Data records
_ _ _ _

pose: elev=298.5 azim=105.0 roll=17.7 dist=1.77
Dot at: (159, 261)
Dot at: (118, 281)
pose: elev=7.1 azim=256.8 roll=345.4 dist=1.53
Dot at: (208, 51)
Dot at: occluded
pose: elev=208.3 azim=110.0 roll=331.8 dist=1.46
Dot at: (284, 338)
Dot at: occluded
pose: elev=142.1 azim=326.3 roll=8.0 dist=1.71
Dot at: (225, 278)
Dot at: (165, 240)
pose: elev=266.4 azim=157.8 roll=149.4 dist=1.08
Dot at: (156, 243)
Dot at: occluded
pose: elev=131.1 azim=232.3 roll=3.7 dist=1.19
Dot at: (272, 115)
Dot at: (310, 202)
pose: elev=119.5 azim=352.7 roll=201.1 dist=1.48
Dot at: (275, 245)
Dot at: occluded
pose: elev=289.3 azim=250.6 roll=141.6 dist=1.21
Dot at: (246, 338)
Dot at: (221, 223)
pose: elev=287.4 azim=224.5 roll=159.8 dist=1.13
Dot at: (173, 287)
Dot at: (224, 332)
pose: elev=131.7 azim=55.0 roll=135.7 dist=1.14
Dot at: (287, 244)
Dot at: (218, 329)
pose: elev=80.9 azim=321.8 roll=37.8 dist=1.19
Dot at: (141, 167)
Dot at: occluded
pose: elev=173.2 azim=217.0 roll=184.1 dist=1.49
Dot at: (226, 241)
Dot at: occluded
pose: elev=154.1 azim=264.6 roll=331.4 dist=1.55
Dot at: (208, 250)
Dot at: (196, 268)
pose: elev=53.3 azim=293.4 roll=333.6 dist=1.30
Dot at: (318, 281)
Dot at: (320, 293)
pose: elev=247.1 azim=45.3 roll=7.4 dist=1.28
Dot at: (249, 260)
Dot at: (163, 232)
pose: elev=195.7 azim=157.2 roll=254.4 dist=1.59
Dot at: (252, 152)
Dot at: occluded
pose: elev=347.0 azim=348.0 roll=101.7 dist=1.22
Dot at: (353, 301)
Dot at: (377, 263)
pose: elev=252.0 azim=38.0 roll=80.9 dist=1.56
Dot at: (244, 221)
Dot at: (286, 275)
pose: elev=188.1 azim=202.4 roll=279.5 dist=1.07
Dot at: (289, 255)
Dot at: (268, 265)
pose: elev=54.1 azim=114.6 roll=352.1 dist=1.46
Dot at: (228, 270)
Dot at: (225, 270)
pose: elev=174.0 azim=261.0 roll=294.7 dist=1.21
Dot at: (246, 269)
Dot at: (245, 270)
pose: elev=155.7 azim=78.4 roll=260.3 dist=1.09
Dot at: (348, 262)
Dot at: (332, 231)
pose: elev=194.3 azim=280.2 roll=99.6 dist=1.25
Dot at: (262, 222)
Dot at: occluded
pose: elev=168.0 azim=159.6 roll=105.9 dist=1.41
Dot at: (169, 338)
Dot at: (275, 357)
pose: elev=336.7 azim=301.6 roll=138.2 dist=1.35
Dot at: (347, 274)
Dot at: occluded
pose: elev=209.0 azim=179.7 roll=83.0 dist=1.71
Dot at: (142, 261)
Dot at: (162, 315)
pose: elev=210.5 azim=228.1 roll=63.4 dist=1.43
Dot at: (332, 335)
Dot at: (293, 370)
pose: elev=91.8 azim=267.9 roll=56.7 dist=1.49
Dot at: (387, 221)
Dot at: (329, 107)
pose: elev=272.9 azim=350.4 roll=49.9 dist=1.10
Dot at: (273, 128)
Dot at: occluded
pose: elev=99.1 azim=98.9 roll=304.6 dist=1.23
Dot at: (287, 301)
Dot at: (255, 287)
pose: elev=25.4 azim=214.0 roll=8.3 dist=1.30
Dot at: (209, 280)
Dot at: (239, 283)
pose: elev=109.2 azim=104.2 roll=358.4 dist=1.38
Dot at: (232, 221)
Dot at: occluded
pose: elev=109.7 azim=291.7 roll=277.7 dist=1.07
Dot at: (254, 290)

_ _ _ _

WHAT THIS TASK INVOLVES
Output the lines of the records above as a numbered list, leaving out any blank lines. Begin at the line that contains "pose: elev=91.8 azim=267.9" and stop after the line that contains "Dot at: (239, 283)".

SOLUTION FOR THIS EXERCISE
1. pose: elev=91.8 azim=267.9 roll=56.7 dist=1.49
2. Dot at: (387, 221)
3. Dot at: (329, 107)
4. pose: elev=272.9 azim=350.4 roll=49.9 dist=1.10
5. Dot at: (273, 128)
6. Dot at: occluded
7. pose: elev=99.1 azim=98.9 roll=304.6 dist=1.23
8. Dot at: (287, 301)
9. Dot at: (255, 287)
10. pose: elev=25.4 azim=214.0 roll=8.3 dist=1.30
11. Dot at: (209, 280)
12. Dot at: (239, 283)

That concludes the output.